そう…… またなんです。 様子のおかしかった周さんが、嘘みたいに元に戻って元気になった。でも安心したのも束の間、昨夜ご機嫌な周さんがわざわざ僕の家にこの衣装を届けに来たんだ。
「明日のライブな、クリスマスの曲もやるし、俺らもみんなクリスマスっぽい衣装を着るから、竜太もこれ着て来てな」
満面の笑みの周さんに渡されたのがこのサンタの衣装だった。本当に周さんてば、こういう衣装はどこで手に入れるんだろう。ちゃんと僕が着られるサイズなのが何とも言えない。そしてまたご丁寧にセミロングの茶髪のウィッグも入っていた。

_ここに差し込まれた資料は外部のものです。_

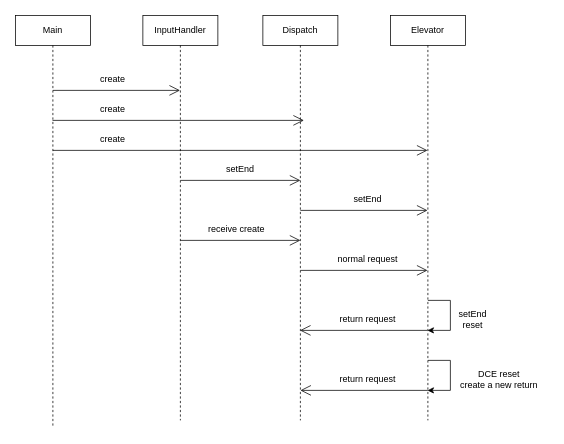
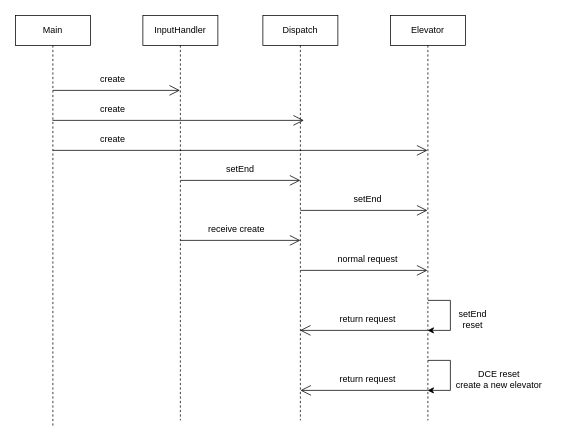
  <mxCell id="0" />
  <mxCell id="1" parent="0" />
  <mxCell id="2" value="Main" style="shape=umlLifeline;perimeter=lifelinePerimeter;whiteSpace=wrap;html=1;container=1;dropTarget=0;collapsible=0;recursiveResize=0;outlineConnect=0;portConstraint=eastwest;newEdgeStyle={&quot;edgeStyle&quot;:&quot;elbowEdgeStyle&quot;,&quot;elbow&quot;:&quot;vertical&quot;,&quot;curved&quot;:0,&quot;rounded&quot;:0};" vertex="1" parent="1"><mxGeometry x="20" y="20" width="100" height="550" as="geometry" /></mxCell>
  <mxCell id="3" value="Dispatch" style="shape=umlLifeline;perimeter=lifelinePerimeter;whiteSpace=wrap;html=1;container=1;dropTarget=0;collapsible=0;recursiveResize=0;outlineConnect=0;portConstraint=eastwest;newEdgeStyle={&quot;edgeStyle&quot;:&quot;elbowEdgeStyle&quot;,&quot;elbow&quot;:&quot;vertical&quot;,&quot;curved&quot;:0,&quot;rounded&quot;:0};" vertex="1" parent="1"><mxGeometry x="350" y="20" width="100" height="540" as="geometry" /></mxCell>
  <mxCell id="4" value="Elevator" style="shape=umlLifeline;perimeter=lifelinePerimeter;whiteSpace=wrap;html=1;container=1;dropTarget=0;collapsible=0;recursiveResize=0;outlineConnect=0;portConstraint=eastwest;newEdgeStyle={&quot;edgeStyle&quot;:&quot;elbowEdgeStyle&quot;,&quot;elbow&quot;:&quot;vertical&quot;,&quot;curved&quot;:0,&quot;rounded&quot;:0};" vertex="1" parent="1"><mxGeometry x="520" y="20" width="100" height="540" as="geometry" /></mxCell>
  <mxCell id="5" value="InputHandler" style="shape=umlLifeline;perimeter=lifelinePerimeter;whiteSpace=wrap;html=1;container=1;dropTarget=0;collapsible=0;recursiveResize=0;outlineConnect=0;portConstraint=eastwest;newEdgeStyle={&quot;edgeStyle&quot;:&quot;elbowEdgeStyle&quot;,&quot;elbow&quot;:&quot;vertical&quot;,&quot;curved&quot;:0,&quot;rounded&quot;:0};" vertex="1" parent="1"><mxGeometry x="190" y="20" width="100" height="540" as="geometry" /></mxCell>
  <mxCell id="6" value="" style="endArrow=open;endFill=1;endSize=12;html=1;rounded=0;" edge="1" parent="1" target="5"><mxGeometry width="160" relative="1" as="geometry"><mxPoint x="70" y="120" as="sourcePoint" /><mxPoint x="230" y="120" as="targetPoint" /></mxGeometry></mxCell>
  <mxCell id="7" value="create" style="text;html=1;strokeColor=none;fillColor=none;align=center;verticalAlign=middle;whiteSpace=wrap;rounded=0;" vertex="1" parent="1"><mxGeometry x="120" y="90" width="60" height="30" as="geometry" /></mxCell>
  <mxCell id="8" value="" style="endArrow=open;endFill=1;endSize=12;html=1;rounded=0;" edge="1" parent="1" source="2"><mxGeometry width="160" relative="1" as="geometry"><mxPoint x="75.25" y="160" as="sourcePoint" /><mxPoint x="404.75" y="160" as="targetPoint" /></mxGeometry></mxCell>
  <mxCell id="9" value="create" style="text;html=1;strokeColor=none;fillColor=none;align=center;verticalAlign=middle;whiteSpace=wrap;rounded=0;rotation=0;" vertex="1" parent="1"><mxGeometry x="120" y="170" width="60" height="30" as="geometry" /></mxCell>
  <mxCell id="10" value="" style="endArrow=open;endFill=1;endSize=12;html=1;rounded=0;" edge="1" parent="1"><mxGeometry width="160" relative="1" as="geometry"><mxPoint x="70" y="200" as="sourcePoint" /><mxPoint x="569.5" y="200" as="targetPoint" /></mxGeometry></mxCell>
  <mxCell id="11" value="create" style="text;html=1;strokeColor=none;fillColor=none;align=center;verticalAlign=middle;whiteSpace=wrap;rounded=0;" vertex="1" parent="1"><mxGeometry x="120" y="130" width="60" height="30" as="geometry" /></mxCell>
  <mxCell id="12" value="" style="endArrow=open;endFill=1;endSize=12;html=1;rounded=0;" edge="1" parent="1"><mxGeometry width="160" relative="1" as="geometry"><mxPoint x="240" y="240" as="sourcePoint" /><mxPoint x="400" y="240" as="targetPoint" /></mxGeometry></mxCell>
  <mxCell id="13" value="setEnd" style="text;html=1;strokeColor=none;fillColor=none;align=center;verticalAlign=middle;whiteSpace=wrap;rounded=0;" vertex="1" parent="1"><mxGeometry x="290" y="210" width="60" height="30" as="geometry" /></mxCell>
  <mxCell id="14" value="" style="endArrow=open;endFill=1;endSize=12;html=1;rounded=0;" edge="1" parent="1" target="4"><mxGeometry width="160" relative="1" as="geometry"><mxPoint x="400" y="280" as="sourcePoint" /><mxPoint x="560" y="280" as="targetPoint" /></mxGeometry></mxCell>
  <mxCell id="15" value="setEnd" style="text;html=1;strokeColor=none;fillColor=none;align=center;verticalAlign=middle;whiteSpace=wrap;rounded=0;" vertex="1" parent="1"><mxGeometry x="460" y="250" width="60" height="30" as="geometry" /></mxCell>
  <mxCell id="16" value="" style="endArrow=open;endFill=1;endSize=12;html=1;rounded=0;" edge="1" parent="1"><mxGeometry width="160" relative="1" as="geometry"><mxPoint x="240" y="320" as="sourcePoint" /><mxPoint x="400" y="320" as="targetPoint" /></mxGeometry></mxCell>
  <mxCell id="17" value="receive create" style="text;html=1;strokeColor=none;fillColor=none;align=center;verticalAlign=middle;whiteSpace=wrap;rounded=0;" vertex="1" parent="1"><mxGeometry x="270" y="290" width="90" height="30" as="geometry" /></mxCell>
  <mxCell id="18" value="" style="endArrow=open;endFill=1;endSize=12;html=1;rounded=0;" edge="1" parent="1" target="4"><mxGeometry width="160" relative="1" as="geometry"><mxPoint x="400" y="360" as="sourcePoint" /><mxPoint x="560" y="360" as="targetPoint" /></mxGeometry></mxCell>
  <mxCell id="19" value="normal request" style="text;html=1;strokeColor=none;fillColor=none;align=center;verticalAlign=middle;whiteSpace=wrap;rounded=0;" vertex="1" parent="1"><mxGeometry x="435" y="330" width="110" height="30" as="geometry" /></mxCell>
  <mxCell id="20" value="" style="endArrow=open;endFill=1;endSize=12;html=1;rounded=0;" edge="1" parent="1"><mxGeometry width="160" relative="1" as="geometry"><mxPoint x="569.5" y="440" as="sourcePoint" /><mxPoint x="399.5" y="440" as="targetPoint" /></mxGeometry></mxCell>
  <mxCell id="21" value="return request" style="text;html=1;strokeColor=none;fillColor=none;align=center;verticalAlign=middle;whiteSpace=wrap;rounded=0;" vertex="1" parent="1"><mxGeometry x="435" y="410" width="110" height="30" as="geometry" /></mxCell>
  <mxCell id="22" value="setEnd reset" style="text;html=1;strokeColor=none;fillColor=none;align=center;verticalAlign=middle;whiteSpace=wrap;rounded=0;" vertex="1" parent="1"><mxGeometry x="600" y="410" width="60" height="30" as="geometry" /></mxCell>
  <mxCell id="23" value="" style="endArrow=classic;html=1;rounded=0;" edge="1" parent="1"><mxGeometry width="50" height="50" relative="1" as="geometry"><mxPoint x="570" y="400" as="sourcePoint" /><mxPoint x="569.5" y="440" as="targetPoint" /><Array as="points"><mxPoint x="600" y="400" /><mxPoint x="600" y="440" /></Array></mxGeometry></mxCell>
  <mxCell id="24" value="" style="endArrow=classic;html=1;rounded=0;" edge="1" parent="1"><mxGeometry width="50" height="50" relative="1" as="geometry"><mxPoint x="570" y="480" as="sourcePoint" /><mxPoint x="569.5" y="520" as="targetPoint" /><Array as="points"><mxPoint x="600" y="480" /><mxPoint x="600" y="520" /></Array></mxGeometry></mxCell>
- <mxCell id="25" value="DCE reset&lt;br&gt;create a new return" style="text;html=1;strokeColor=none;fillColor=none;align=center;verticalAlign=middle;whiteSpace=wrap;rounded=0;" vertex="1" parent="1"><mxGeometry x="600" y="490" width="130" height="30" as="geometry" /></mxCell>
+ <mxCell id="25" value="DCE reset&lt;br&gt;create a new elevator" style="text;html=1;strokeColor=none;fillColor=none;align=center;verticalAlign=middle;whiteSpace=wrap;rounded=0;" vertex="1" parent="1"><mxGeometry x="600" y="490" width="130" height="30" as="geometry" /></mxCell>
  <mxCell id="26" value="" style="endArrow=open;endFill=1;endSize=12;html=1;rounded=0;" edge="1" parent="1"><mxGeometry width="160" relative="1" as="geometry"><mxPoint x="570" y="520" as="sourcePoint" /><mxPoint x="400" y="520" as="targetPoint" /></mxGeometry></mxCell>
  <mxCell id="27" value="return request" style="text;html=1;strokeColor=none;fillColor=none;align=center;verticalAlign=middle;whiteSpace=wrap;rounded=0;" vertex="1" parent="1"><mxGeometry x="435" y="490" width="110" height="30" as="geometry" /></mxCell>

本当はこういうのは嫌なんだけど、嬉しそうな周さんのあの笑顔を見せられちゃうと断れないし、もっと喜んでもらいたいって思っちゃうんだ。周さんは女の子が良いんじゃなくて、僕が恥ずかしがってこういう格好をしてるのを見るのがいいんだと言っていたけど正直複雑な気分だった。
電車を降り、康介と並んで歩きながらふと思った。
「ねえ、康介はクリスマスのコスプレしないの?」
康介はいつもと同じ格好だった。
「ん? 俺は着ないよ。何も言われてないし」
……なんだよ。どうせならみんなで着れば楽しいのにな。
ライブハウスに着くと、チラホラとクリスマスっぽい格好の人が目についた。
でも…… 僕みたいに全身サンタのコスチュームの人は見当たらない。みんなカチューシャだったり帽子だったり、アクセサリーなどのちょっとしたものを身につけているだけ。
僕だけすごく張り切ってる人みたいで恥ずかしくなってしまった。
康介がドリンクをもらいにカウンターに行く。康介が僕から離れた途端に僕は知らない男の人に声をかけられてしまった。
とても軽そうな二人組。このパターンはナンパだとすぐにわかる。
「ねえ君! すっごい可愛いね! サンタさん似合ってる。今日はどのバンドがお目当てなの?」
強引そうだし話したくなかったから適当にあしらおうと手短に「D-ASCH 」と僕は答えた。僕が答えると二人はパッと笑顔になり、同じD-ASCH のファンなんだよ! と肩を組まれてしまった。
やだ、馴れ馴れしい……
そう思った瞬間、颯爽と現れた周さんに抱き寄せられた。
「……な! うわっ! 周……さんだ! マジか?」
僕の肩を組んできた男は、周さんの姿を見て興奮してる。
「こいつに気安く触んな」
周さんは鋭く睨みながら僕を引き寄せ、頭のてっぺんにキスをした。僕をナンパしてきた二人組は、赤い顔をして周さんをポカンと見つめている。格好いい周さんの登場の仕方に僕までうっとりとしてしまった。
「周さんの女だったんすね。スミマセン!」
二人はそう言って慌てて行ってしまった。解放されてホッとしたけど、でも僕、女の子じゃないんだよな。